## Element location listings
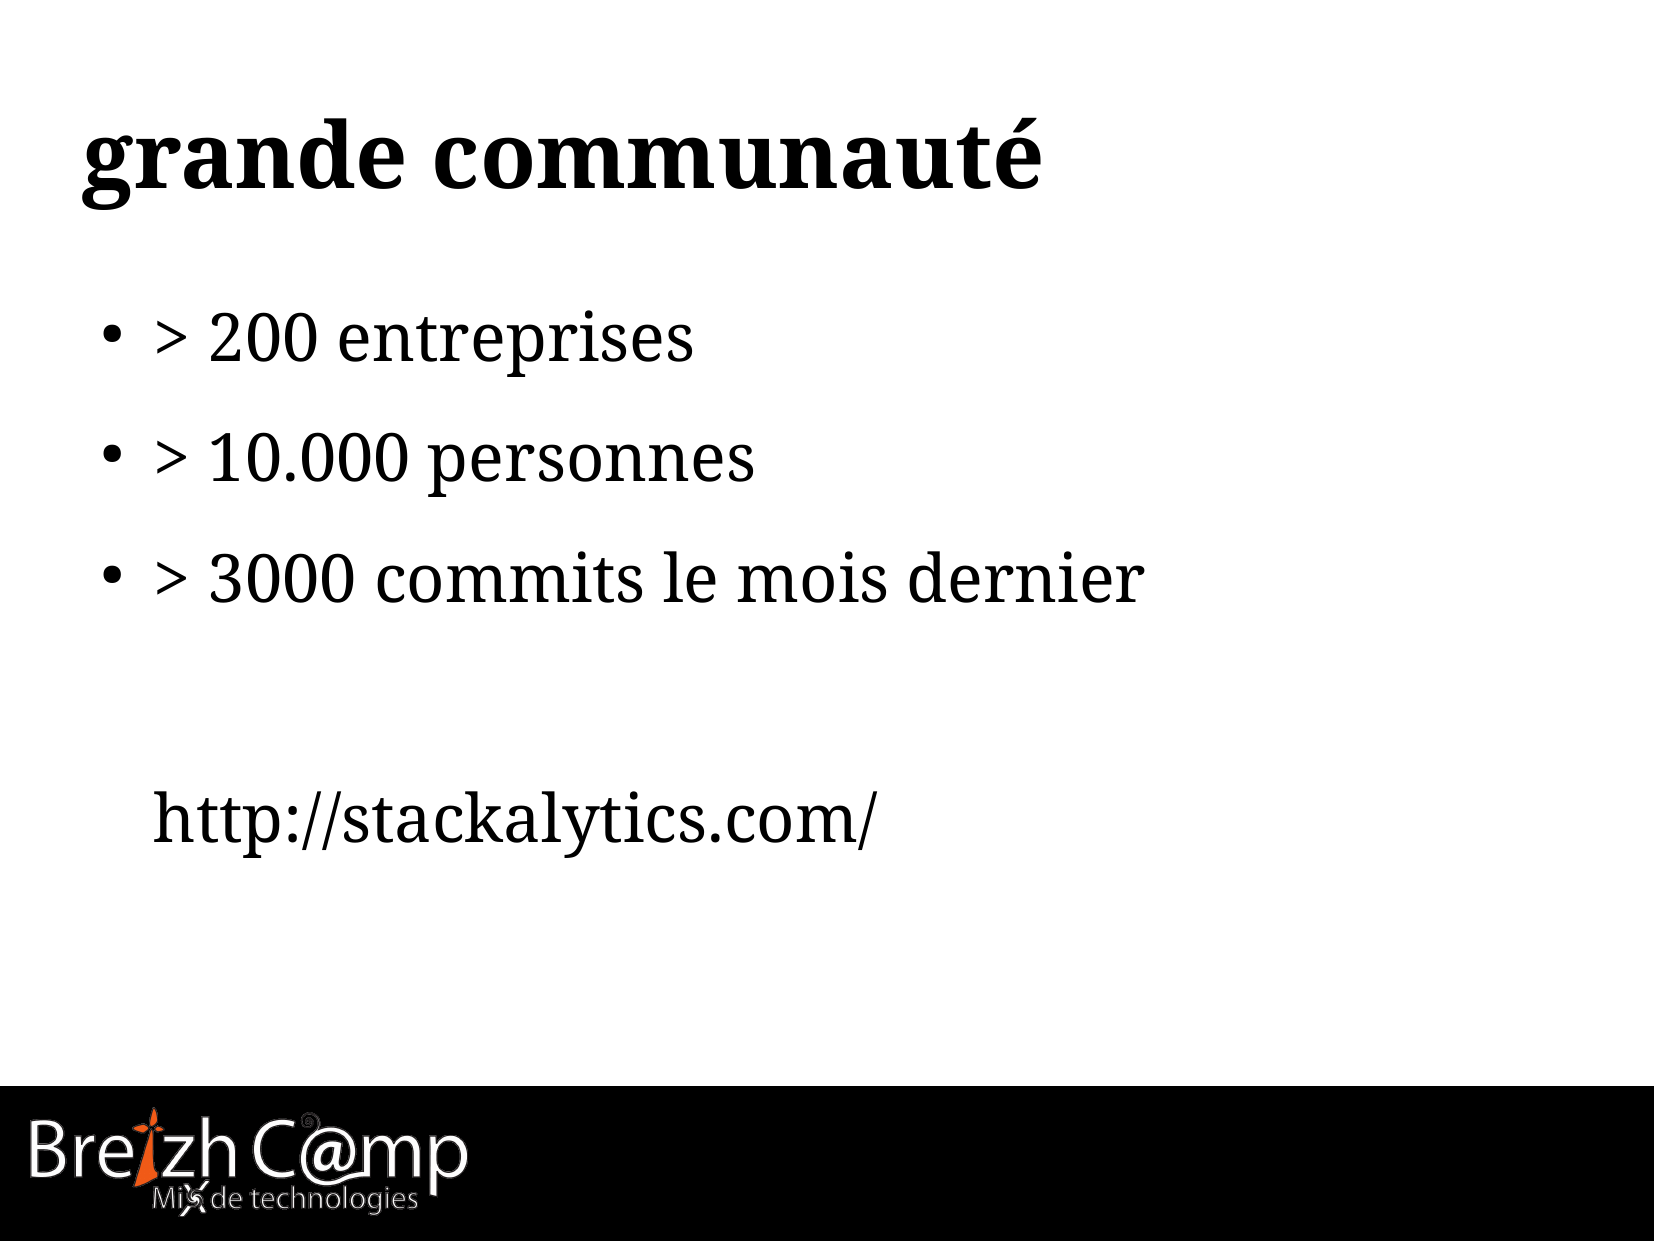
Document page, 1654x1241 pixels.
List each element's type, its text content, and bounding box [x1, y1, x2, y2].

list > 200 entreprises > 10.000 personnes > 3000 commits le mois dernier http://stackalytics.com/ [82, 290, 1538, 1010]
picture [30, 1107, 468, 1217]
title grande communauté [82, 49, 1571, 257]
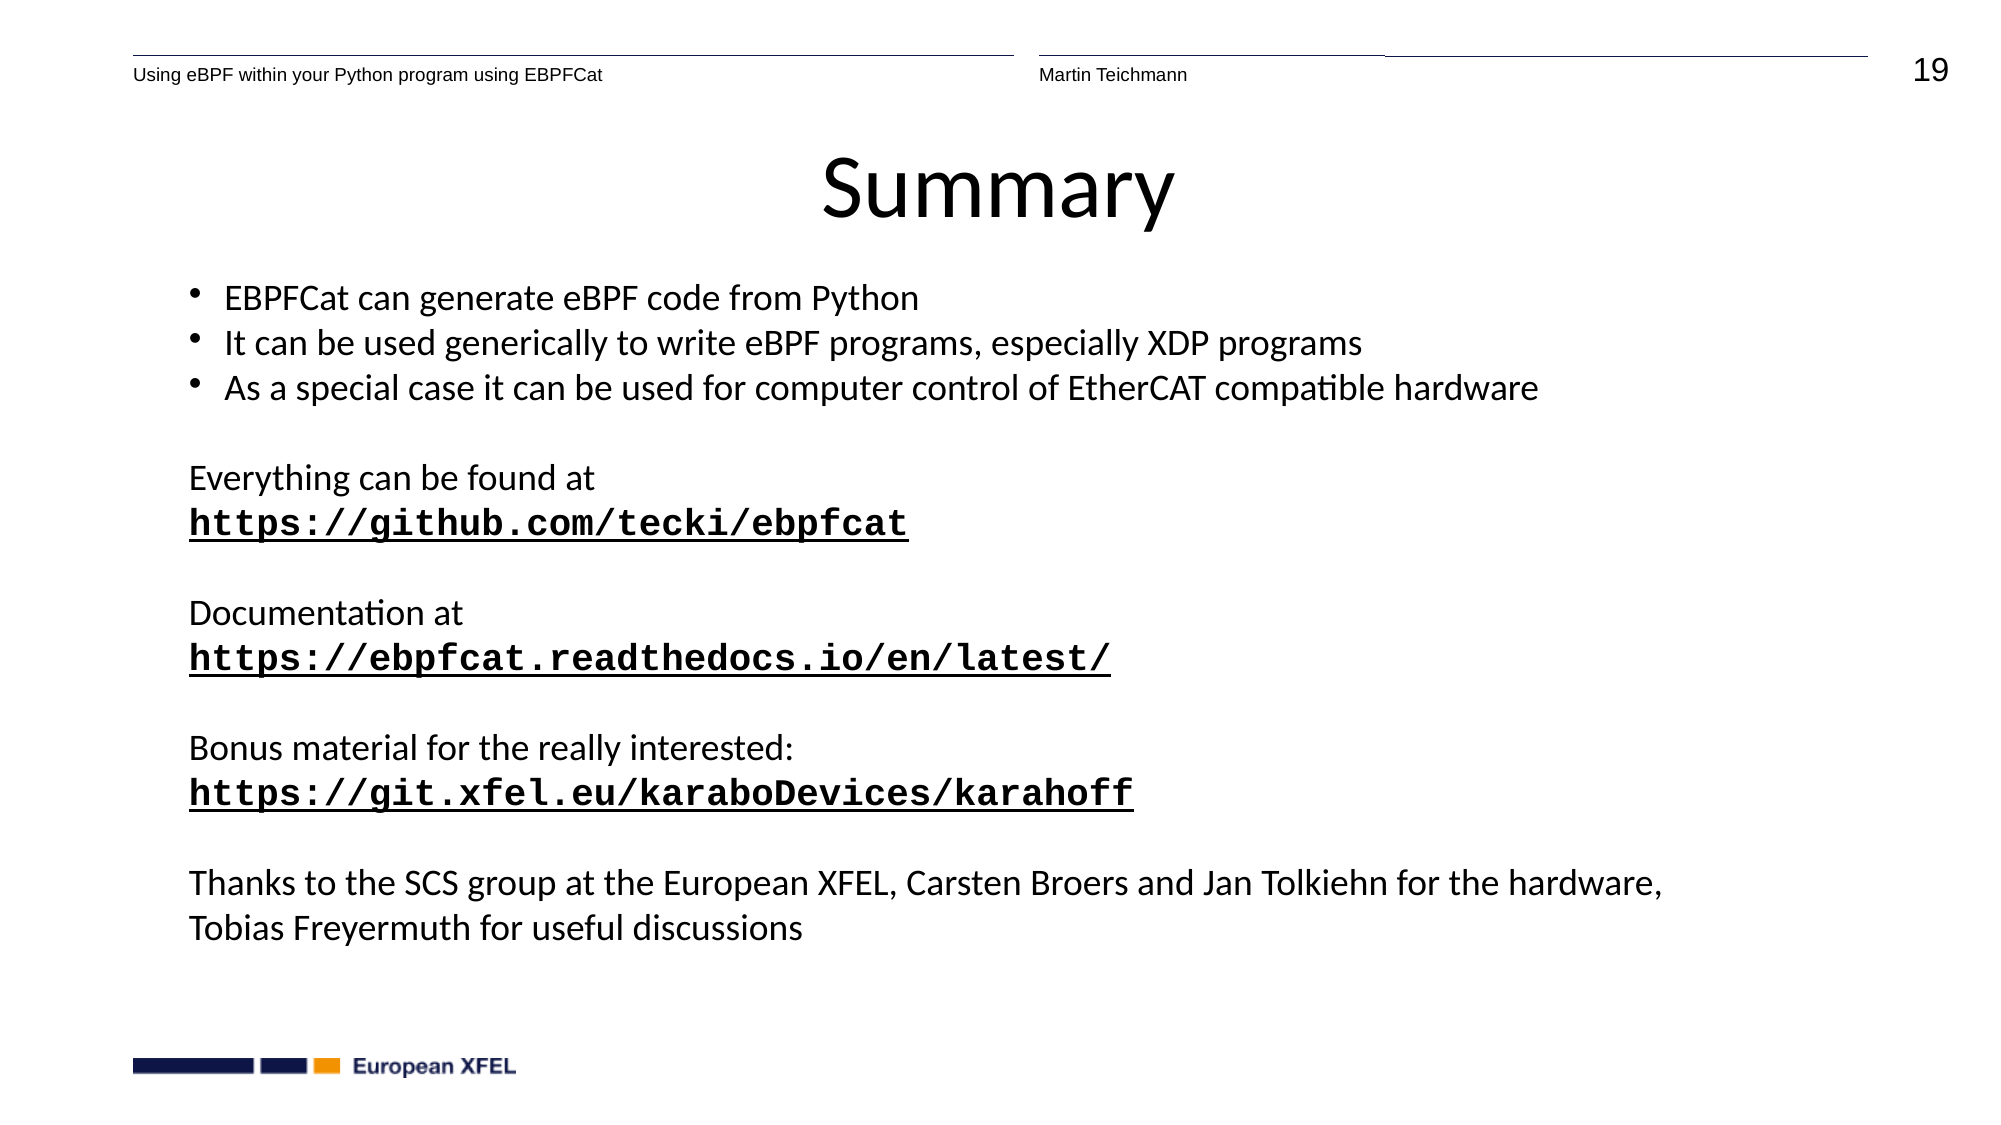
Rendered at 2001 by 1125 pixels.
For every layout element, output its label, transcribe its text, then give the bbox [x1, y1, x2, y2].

text_box EBPFCat can generate eBPF code from Python It can be used generically to write eBPF programs, especially XDP programs As a special case it can be used for computer control of EtherCAT compatible hardware Everything can be found at https://github.com/tecki/ebpfcat Documentation at https://ebpfcat.readthedocs.io/en/latest/ Bonus material for the really interested: https://git.xfel.eu/karaboDevices/karahoff Thanks to the SCS group at the European XFEL, Carsten Broers and Jan Tolkiehn for the hardware, Tobias Freyermuth for useful discussions [174, 265, 1825, 1007]
picture [133, 1058, 516, 1078]
title Summary [133, 116, 1866, 244]
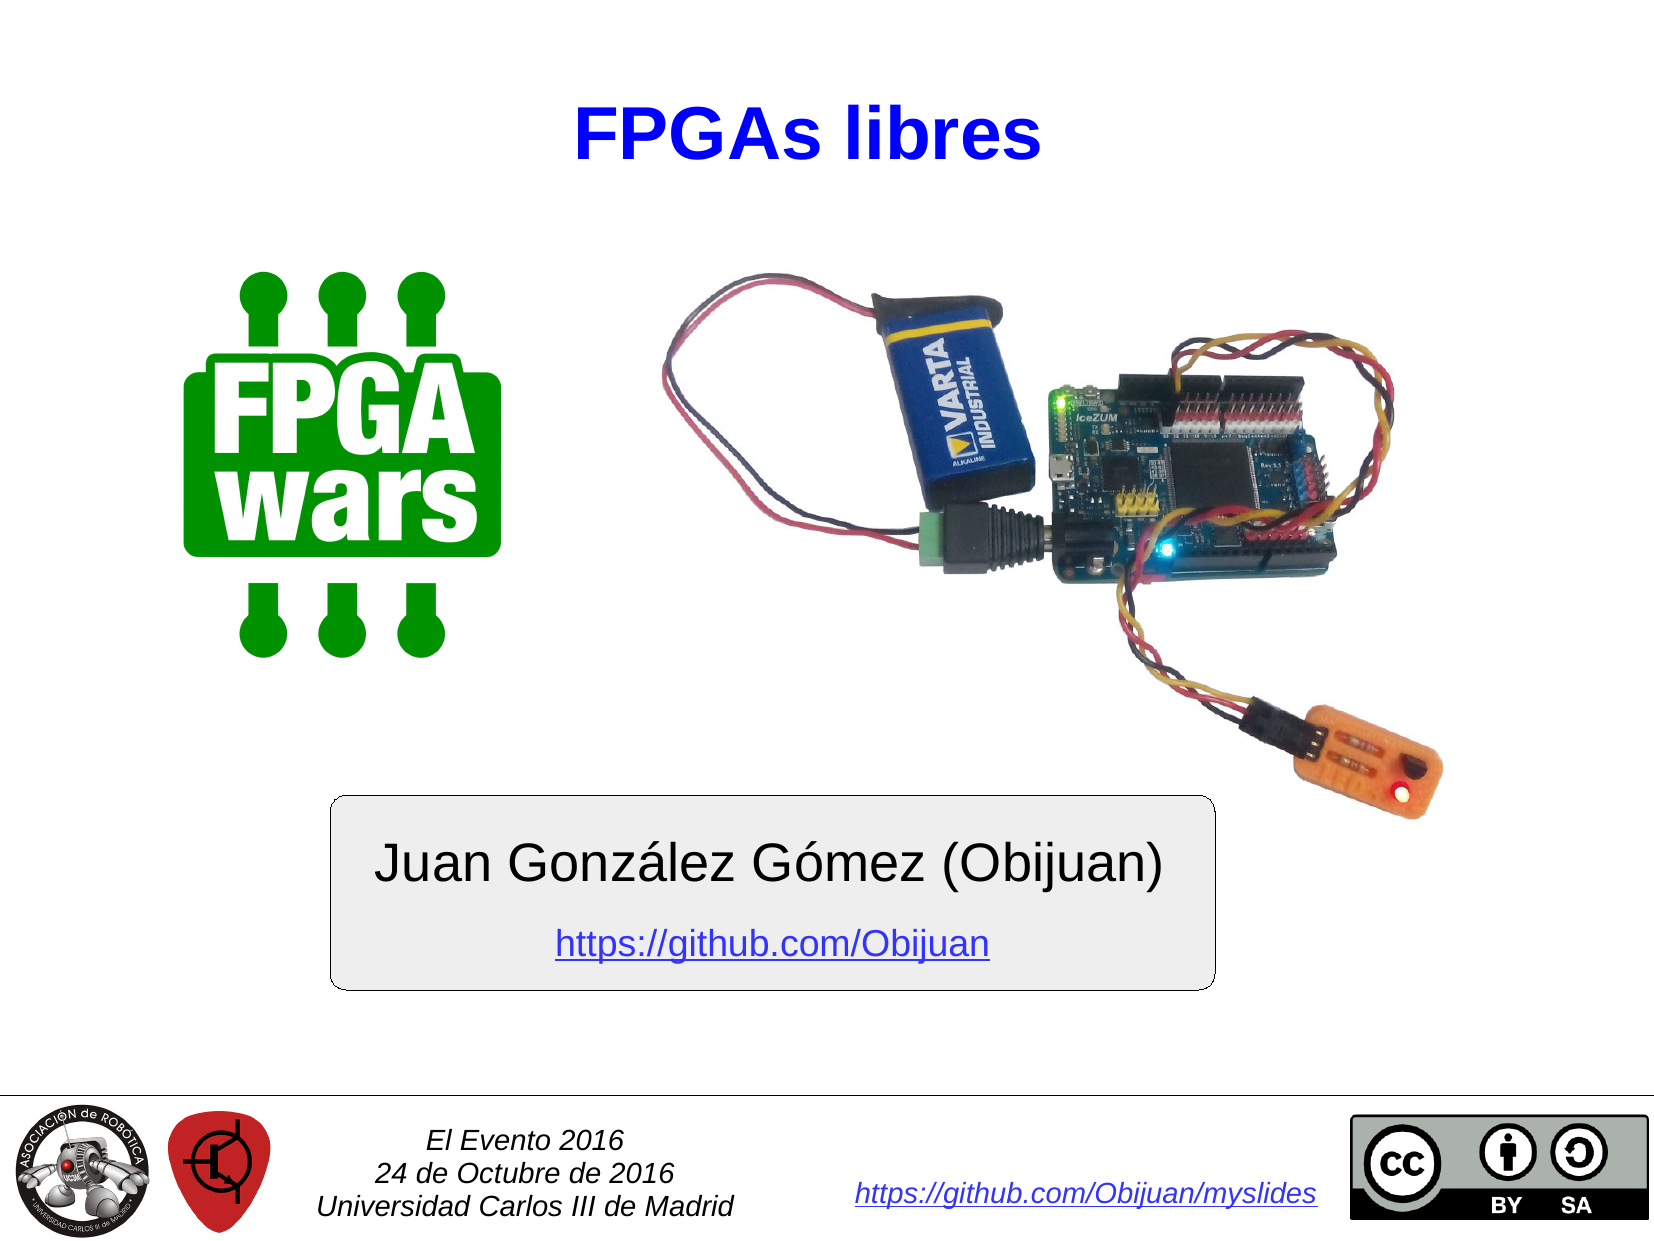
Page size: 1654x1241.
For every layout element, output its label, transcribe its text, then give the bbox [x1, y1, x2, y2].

text_box https://github.com/Obijuan/myslides [840, 1170, 1366, 1227]
picture [13, 1102, 288, 1241]
text_box Juan González Gómez (Obijuan) [360, 825, 1201, 916]
title FPGAs libres [75, 30, 1564, 238]
text_box https://github.com/Obijuan [540, 915, 1006, 972]
picture [645, 238, 1456, 856]
picture [1350, 1103, 1649, 1231]
text_box El Evento 2016 24 de Octubre de 2016 Universidad Carlos III de Madrid [300, 1116, 751, 1231]
text_box [330, 795, 1216, 991]
picture [149, 269, 556, 676]
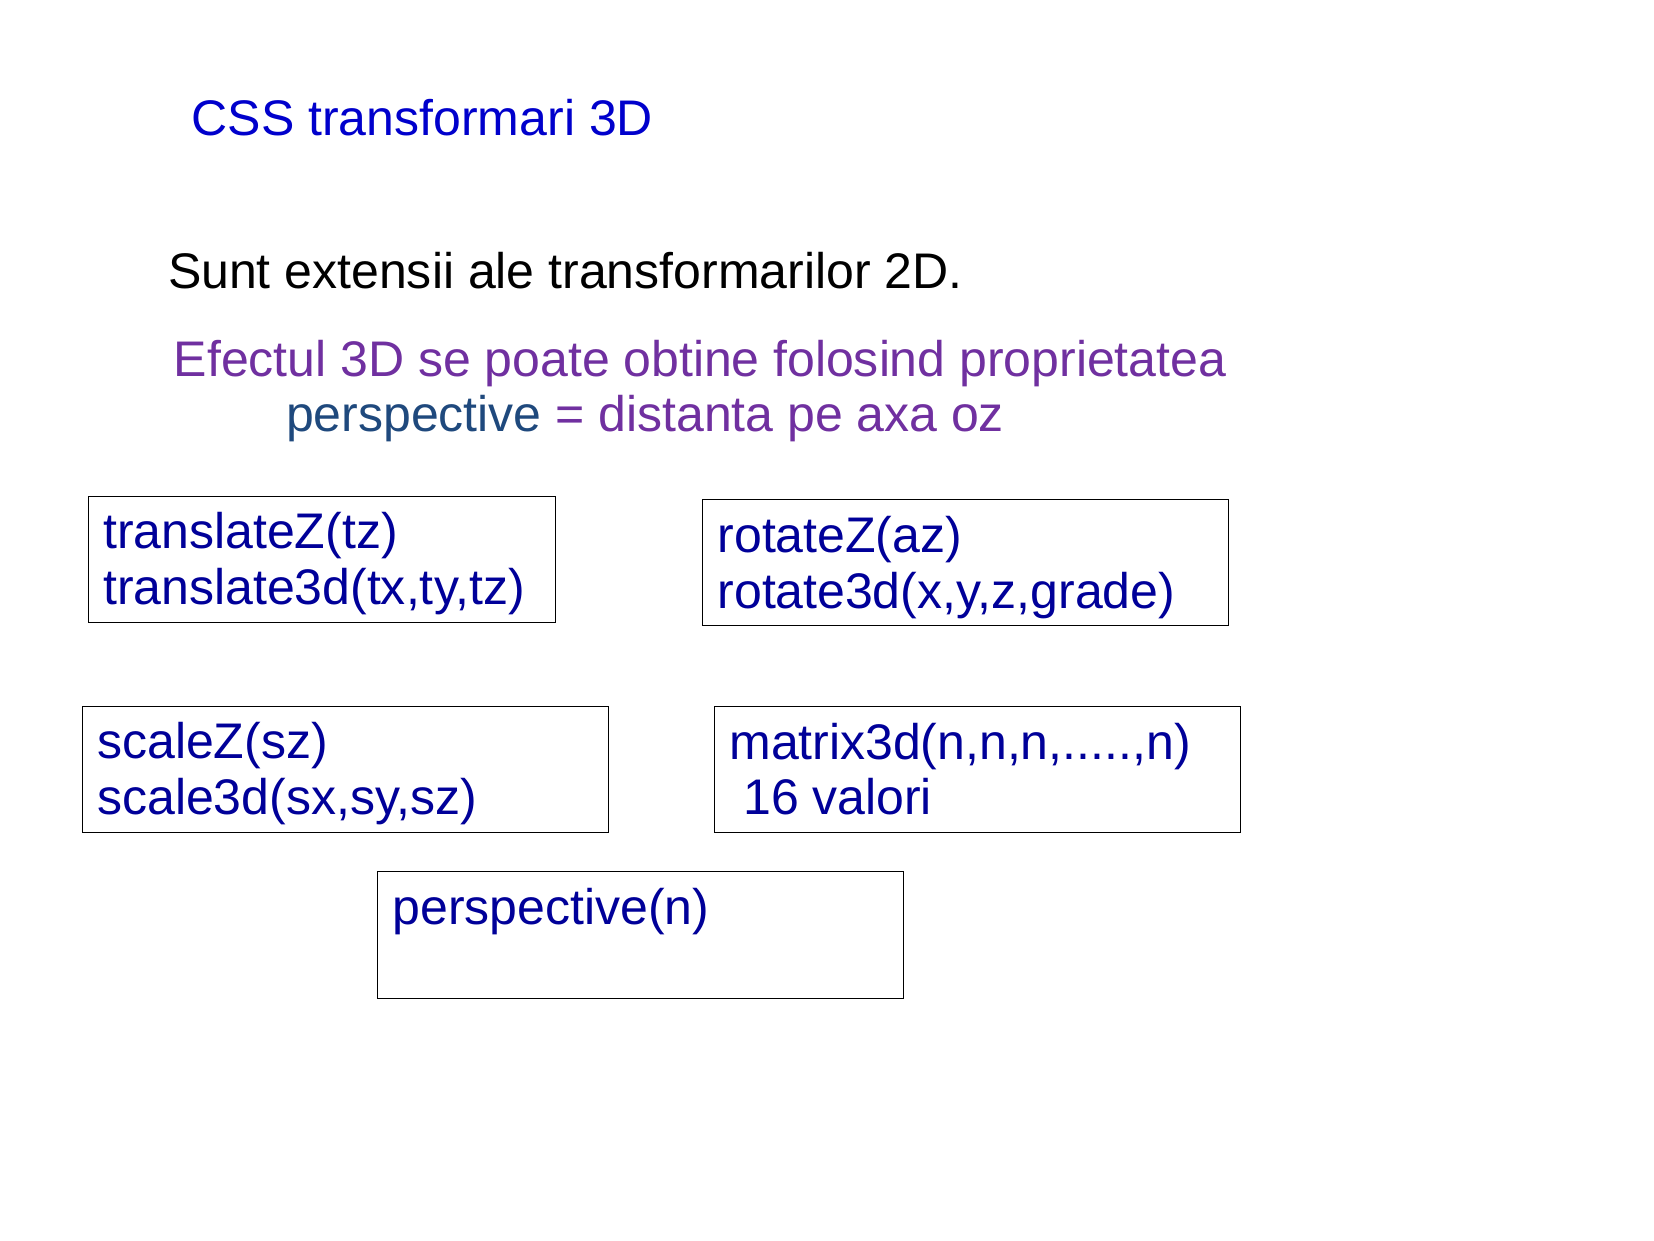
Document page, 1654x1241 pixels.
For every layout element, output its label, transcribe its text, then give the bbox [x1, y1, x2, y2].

text_box Efectul 3D se poate obtine folosind proprietatea perspective = distanta pe axa oz [159, 323, 1292, 506]
text_box rotateZ(az) rotate3d(x,y,z,grade) [702, 499, 1229, 626]
text_box perspective(n) [377, 871, 904, 999]
text_box Sunt extensii ale transformarilor 2D. [153, 236, 978, 307]
text_box matrix3d(n,n,n,.....,n) 16 valori [714, 706, 1241, 833]
text_box scaleZ(sz) scale3d(sx,sy,sz) [82, 706, 609, 833]
text_box translateZ(tz) translate3d(tx,ty,tz) [88, 496, 556, 623]
text_box CSS transformari 3D [177, 82, 780, 154]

## TASK STATEMENT
Rewrite the material above with "layout element" replaced by "page component" wherever it occurs, changing nothing else, and omit the pictures.

## TASK ANSWER
Document page, 1654x1241 pixels.
List each element's type, its text content, and bounding box [x1, y1, x2, y2].

list > 200 entreprises > 10.000 personnes > 3000 commits le mois dernier http://stackalytics.com/ [82, 290, 1538, 1010]
picture [30, 1107, 468, 1217]
title grande communauté [82, 49, 1571, 257]
Rendered at 2001 by 1125 pixels.
For every page component, output its label, transcribe its text, then give the bbox [x1, y1, x2, y2].

text_box EBPFCat can generate eBPF code from Python It can be used generically to write eBPF programs, especially XDP programs As a special case it can be used for computer control of EtherCAT compatible hardware Everything can be found at https://github.com/tecki/ebpfcat Documentation at https://ebpfcat.readthedocs.io/en/latest/ Bonus material for the really interested: https://git.xfel.eu/karaboDevices/karahoff Thanks to the SCS group at the European XFEL, Carsten Broers and Jan Tolkiehn for the hardware, Tobias Freyermuth for useful discussions [174, 265, 1825, 1007]
picture [133, 1058, 516, 1078]
title Summary [133, 116, 1866, 244]
Page size: 1654x1241.
For every page component, output its label, transcribe its text, then give the bbox [x1, y1, x2, y2].

text_box https://github.com/Obijuan/myslides [840, 1170, 1366, 1227]
picture [13, 1102, 288, 1241]
text_box Juan González Gómez (Obijuan) [360, 825, 1201, 916]
title FPGAs libres [75, 30, 1564, 238]
text_box https://github.com/Obijuan [540, 915, 1006, 972]
picture [645, 238, 1456, 856]
picture [1350, 1103, 1649, 1231]
text_box El Evento 2016 24 de Octubre de 2016 Universidad Carlos III de Madrid [300, 1116, 751, 1231]
text_box [330, 795, 1216, 991]
picture [149, 269, 556, 676]
Document page, 1654x1241 pixels.
For every page component, output its label, transcribe its text, then give the bbox [x1, y1, x2, y2].

text_box Efectul 3D se poate obtine folosind proprietatea perspective = distanta pe axa oz [159, 323, 1292, 506]
text_box rotateZ(az) rotate3d(x,y,z,grade) [702, 499, 1229, 626]
text_box perspective(n) [377, 871, 904, 999]
text_box Sunt extensii ale transformarilor 2D. [153, 236, 978, 307]
text_box matrix3d(n,n,n,.....,n) 16 valori [714, 706, 1241, 833]
text_box scaleZ(sz) scale3d(sx,sy,sz) [82, 706, 609, 833]
text_box translateZ(tz) translate3d(tx,ty,tz) [88, 496, 556, 623]
text_box CSS transformari 3D [177, 82, 780, 154]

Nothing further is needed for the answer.